WORK TO BE COMPLETED: Print the data exactly. Pictures stay out.

(Saved data entries)
___

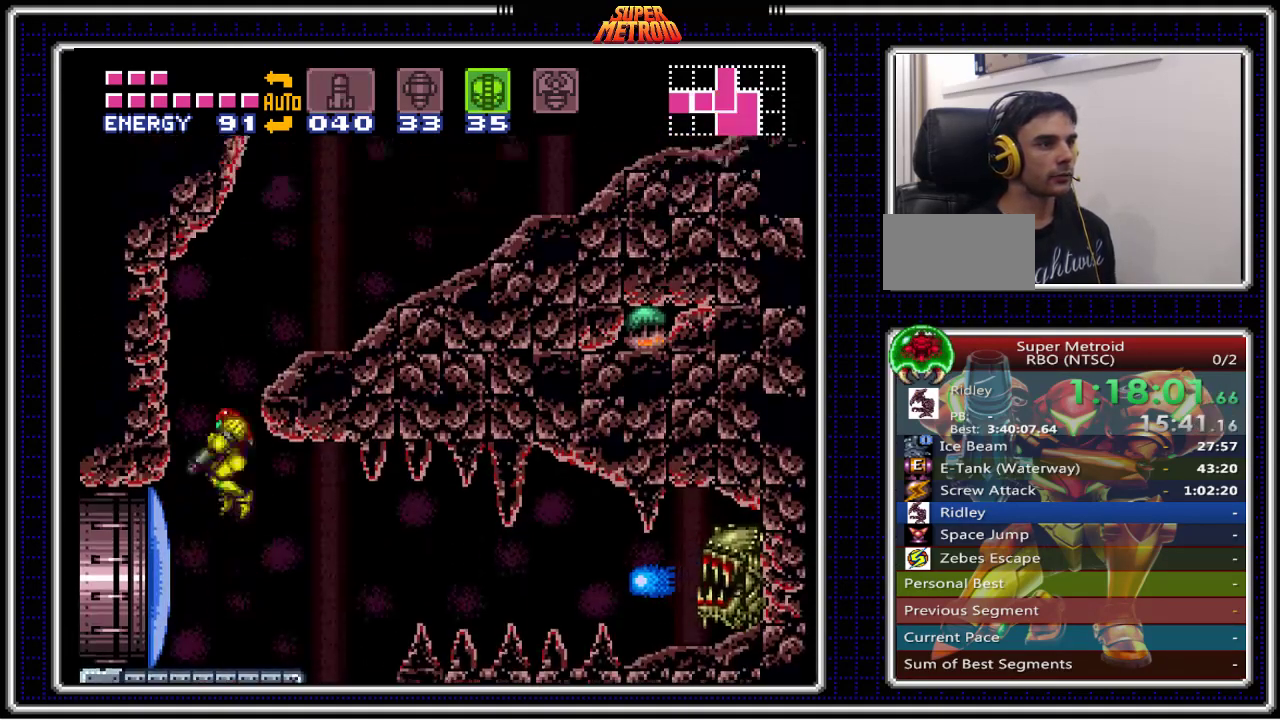
{"buttons": ["B", "DPAD_RIGHT"], "events": [[17, "DPAD_DOWN", "down"], [83, "DPAD_DOWN", "up"], [150, "DPAD_DOWN", "down"], [167, "DPAD_RIGHT", "down"], [233, "A", "up"], [250, "DPAD_DOWN", "up"], [300, "B", "down"]]}
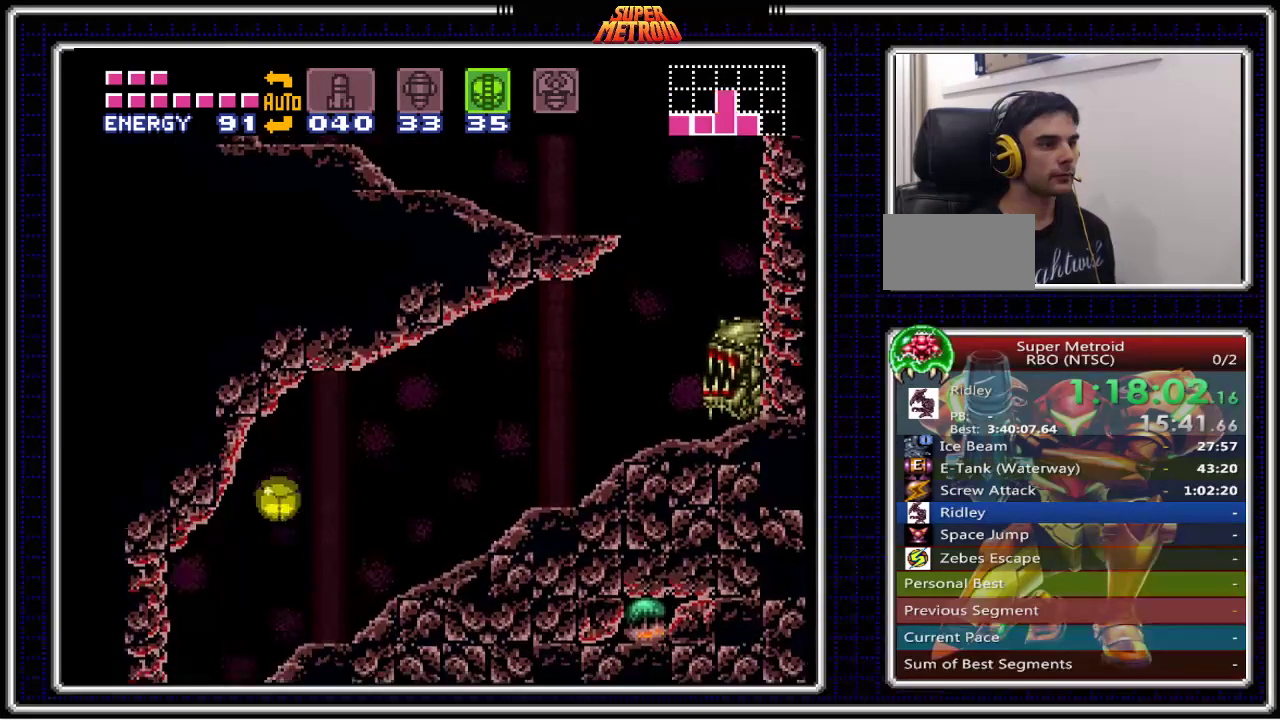
{"buttons": ["B", "DPAD_RIGHT"], "events": []}
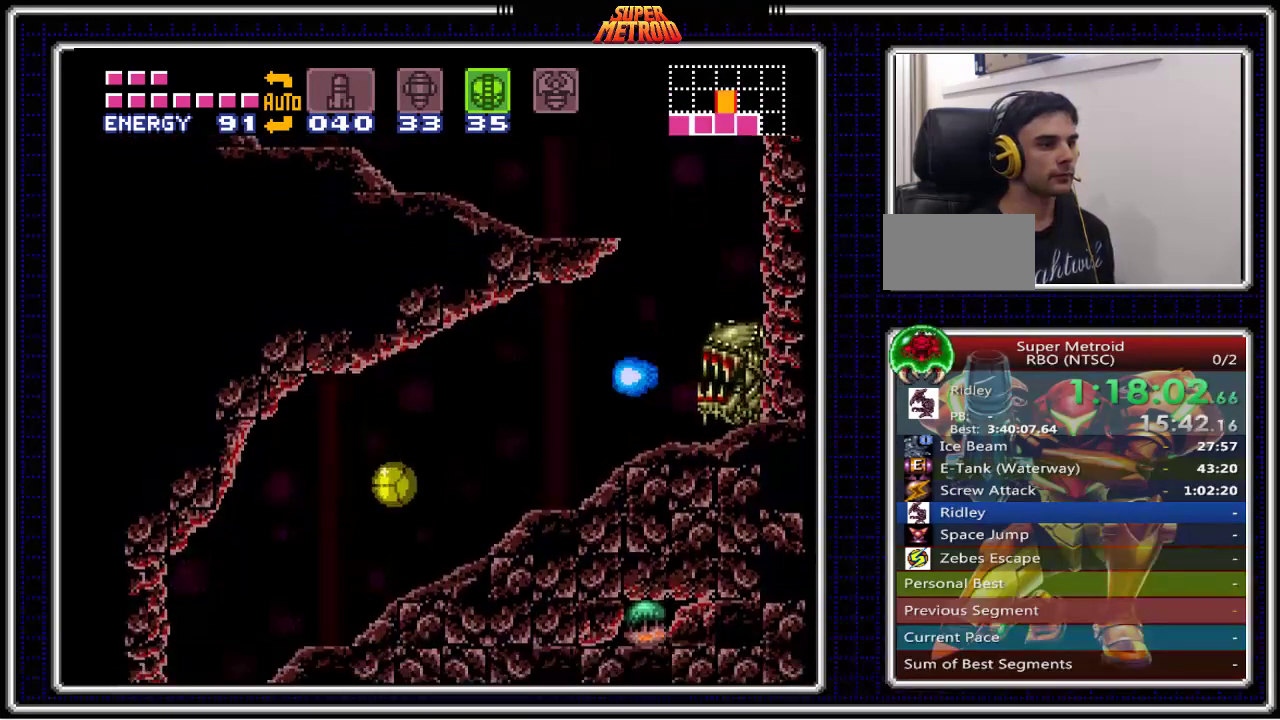
{"buttons": ["B", "DPAD_LEFT"], "events": [[350, "DPAD_RIGHT", "up"], [367, "X", "down"], [400, "DPAD_LEFT", "down"], [483, "X", "up"]]}
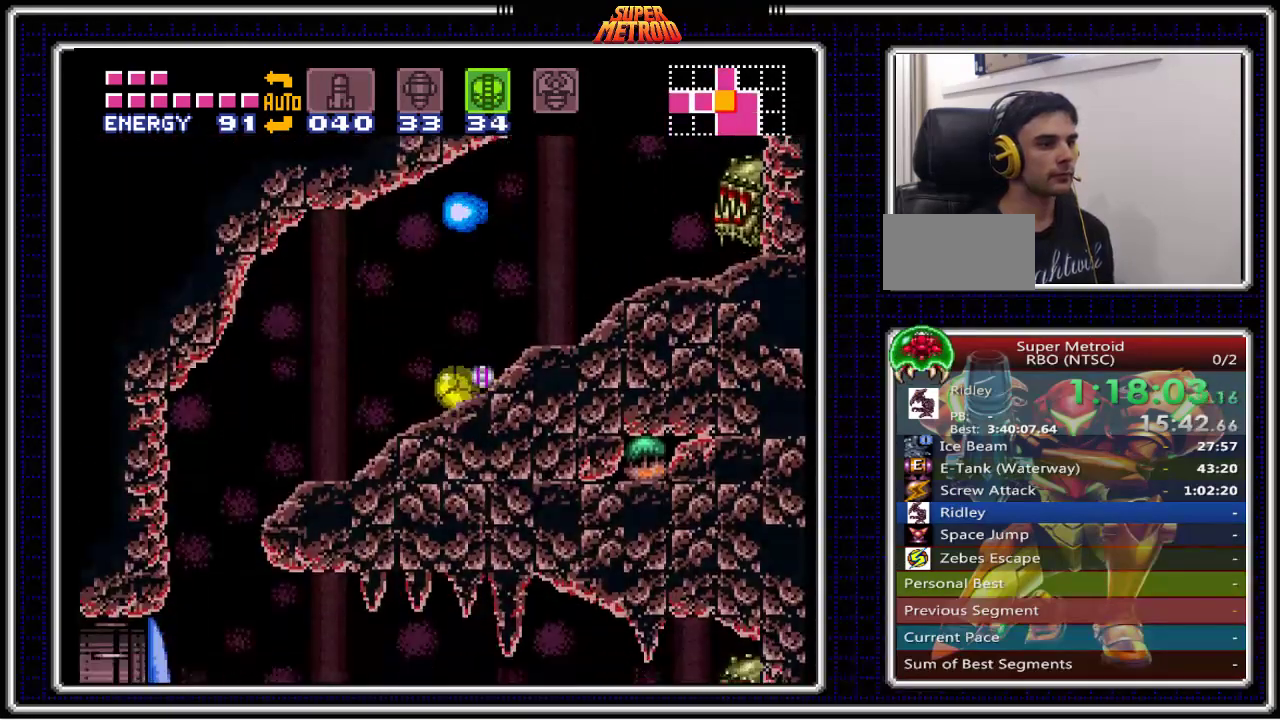
{"buttons": ["B"], "events": [[150, "DPAD_LEFT", "up"], [167, "DPAD_UP", "down"], [300, "DPAD_UP", "up"], [400, "SELECT", "down"], [500, "SELECT", "up"]]}
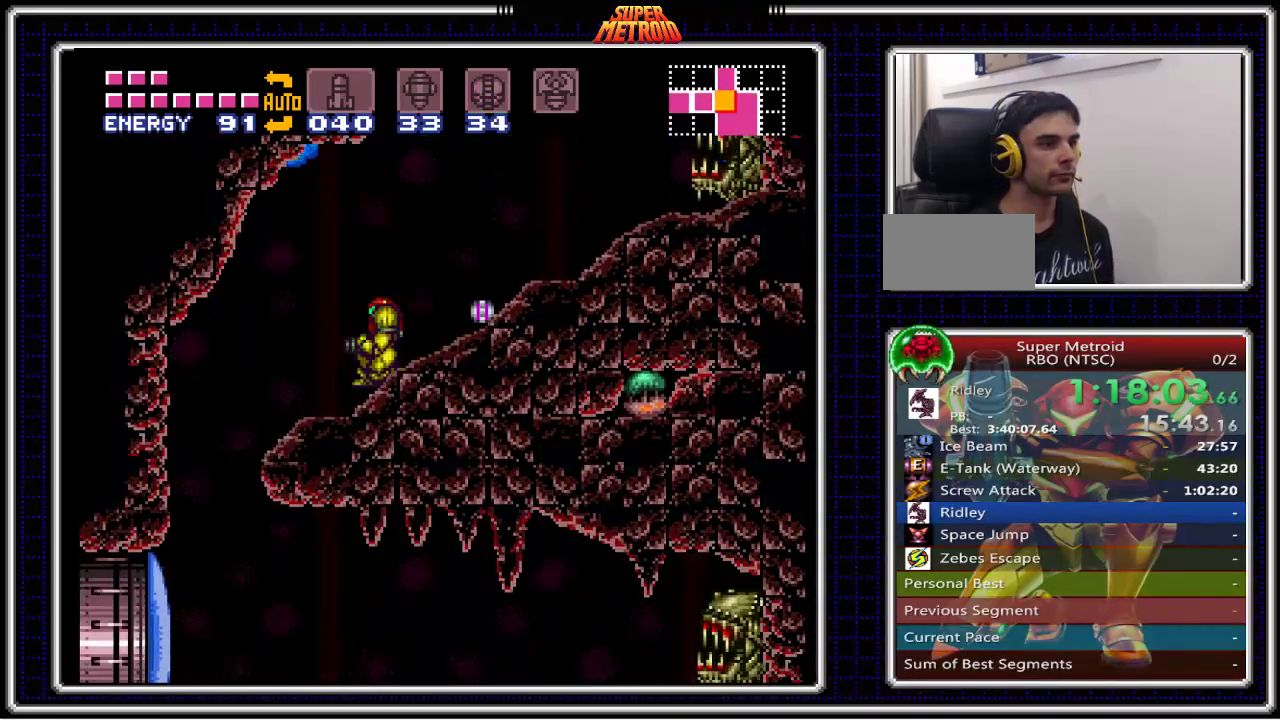
{"buttons": ["B"], "events": [[167, "DPAD_RIGHT", "down"], [250, "DPAD_RIGHT", "up"]]}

___

WORKED SOLUTION:
{"buttons": ["B", "DPAD_RIGHT"], "events": [[17, "DPAD_DOWN", "down"], [83, "DPAD_DOWN", "up"], [150, "DPAD_DOWN", "down"], [167, "DPAD_RIGHT", "down"], [233, "A", "up"], [250, "DPAD_DOWN", "up"], [300, "B", "down"]]}
{"buttons": ["B", "DPAD_RIGHT"], "events": []}
{"buttons": ["B", "DPAD_LEFT"], "events": [[350, "DPAD_RIGHT", "up"], [367, "X", "down"], [400, "DPAD_LEFT", "down"], [483, "X", "up"]]}
{"buttons": ["B"], "events": [[150, "DPAD_LEFT", "up"], [167, "DPAD_UP", "down"], [300, "DPAD_UP", "up"], [400, "SELECT", "down"], [500, "SELECT", "up"]]}
{"buttons": ["B"], "events": [[167, "DPAD_RIGHT", "down"], [250, "DPAD_RIGHT", "up"]]}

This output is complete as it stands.